Stalling in downwind turns
Sorry I am so late coming to this party
I think this is a very simple issue that has got a bit out of hand over the years (and more recently in this thread)
So let’s use the general knowledge and common sense that all pilots have!
If a turn is maintained at a constant angle of bank and constant height and constant power in air that is not moving over the ground (an academic rarity if ever there was one!) the aircraft is going round and round in a state of constant energy. That energy being made up from the sum of its kinetic energy (due to speed over the ground) and potential energy (due to height above the ground).
NB I have deliberately ignored the effect of the loss of weight due to burning fuel in the turn because it is so small - unless you are grunting round turn after turn in full reheat at the local airshow, which is not what we are talking about here.
On the other hand, if the air is not still, but moving at a steady speed over the ground, the aircraft will suffer a fluctuating ground speed after the “steady ” turn is established at “constant” airspeed. This ground speed (and its related kinetic energy) will be a minimum when flying into wind and a maximum when downwind.
This energy change and the problems it produces (thanks to inertia) is what is at the heart of the so-called downwind turn stall issue. I say so-called because this effect (while always having some transient effect on airspeed, related to the transient change in ground speed) will only cause a STALL in quite EXTREME CIRCUMSTANCES. Normally there will be no more than a minor reduction of height or a slight loss of airspeed (both usually so small that I recommend you don’t even think of wasting your time airborne by trying to measure them in real air, which is anything but steady)

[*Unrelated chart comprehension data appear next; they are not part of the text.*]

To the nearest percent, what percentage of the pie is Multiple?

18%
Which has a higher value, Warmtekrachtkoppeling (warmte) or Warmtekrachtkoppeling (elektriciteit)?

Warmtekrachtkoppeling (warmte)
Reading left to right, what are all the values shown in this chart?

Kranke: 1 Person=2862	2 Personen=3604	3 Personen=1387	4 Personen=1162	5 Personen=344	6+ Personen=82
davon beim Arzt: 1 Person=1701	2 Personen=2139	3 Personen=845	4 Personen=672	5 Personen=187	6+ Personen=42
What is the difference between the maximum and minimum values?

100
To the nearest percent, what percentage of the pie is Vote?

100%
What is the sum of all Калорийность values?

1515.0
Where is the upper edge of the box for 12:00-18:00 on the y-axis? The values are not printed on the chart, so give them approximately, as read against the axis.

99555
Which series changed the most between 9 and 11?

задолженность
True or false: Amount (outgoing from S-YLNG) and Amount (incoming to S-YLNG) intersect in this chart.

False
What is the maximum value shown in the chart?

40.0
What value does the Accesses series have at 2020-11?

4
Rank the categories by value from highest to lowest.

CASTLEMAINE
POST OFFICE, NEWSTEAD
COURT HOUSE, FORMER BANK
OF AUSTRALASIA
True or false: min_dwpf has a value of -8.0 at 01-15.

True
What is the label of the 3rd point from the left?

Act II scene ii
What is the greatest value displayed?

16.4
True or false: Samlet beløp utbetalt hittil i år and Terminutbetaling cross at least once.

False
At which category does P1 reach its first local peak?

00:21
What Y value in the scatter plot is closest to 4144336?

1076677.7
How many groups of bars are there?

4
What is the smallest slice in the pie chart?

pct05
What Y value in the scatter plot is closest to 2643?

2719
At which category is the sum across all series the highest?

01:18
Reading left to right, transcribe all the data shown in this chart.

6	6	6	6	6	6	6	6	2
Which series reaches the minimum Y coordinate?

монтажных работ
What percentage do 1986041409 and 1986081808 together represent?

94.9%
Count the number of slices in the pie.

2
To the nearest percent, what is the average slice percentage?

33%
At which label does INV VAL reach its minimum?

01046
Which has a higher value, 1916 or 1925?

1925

OK so what are these extreme circumstances?
An example was what applied to the Bristol Fighter at the Farnborough airshow in 1962 and it will do it every time! Perhaps some of you even saw it hit the ground then?
Imagine you are standing on the tower at Farnborough. It is a lovely day, the wind is nicely down 25 and you are watching the vintage Bristol F2B (D8096) doing its thing. Every day the same, it flies majestically downwind along runway 07 about 50 ft up, then just before the control tower it pulls up into a stall turn yawing round at say 350 ft. Nicely done it goes vertically up (how else) before the rudder goes in, round she goes, check going vertically back down, then pull out of the dive. Fly back down 25 and into the next pass. (Ah Hendon! Those were the days sort of thing).
Let’s think about that. Any stall turn takes the aircraft from its entry heading to its exit heading – a 180 degree change – in the time it takes the nose to yaw from straight up to straight down. Not long. (2-4 secs say) If the aircraft is like the Bristol Fighter above and going downwind when it pulls up it will necessarily be recovering from its dive facing into wind. Thus the airspeed that builds up in the dive, before pull out, gets a nice little addition courtesy of the surface wind when you fairly abruptly level out into that wind.
So now you can guess what happened! On the last day at Farnborough 1962 the wind turned and blew down 07. The Bristol Fighter however was flown to exactly the same visual (ground) cues and so when it tried to pull out from the nice vertical dive it not only didn’t have the benefit of a headwind, quite the reverse, it had some 12 kts up its backside. Fortunately the height margin the pilot had in hand was nearly enough to compensate and so it just clobbered the ground hard at the bottom, modified the undercarriage a fair bit, then bounced back into the air for a wobbly airborne rethink of the eventual landing strategy.
So, is there anything behind this (sudden) downwind turn and stall thing? - yes. Does it normally affect today’s aviator? - NO.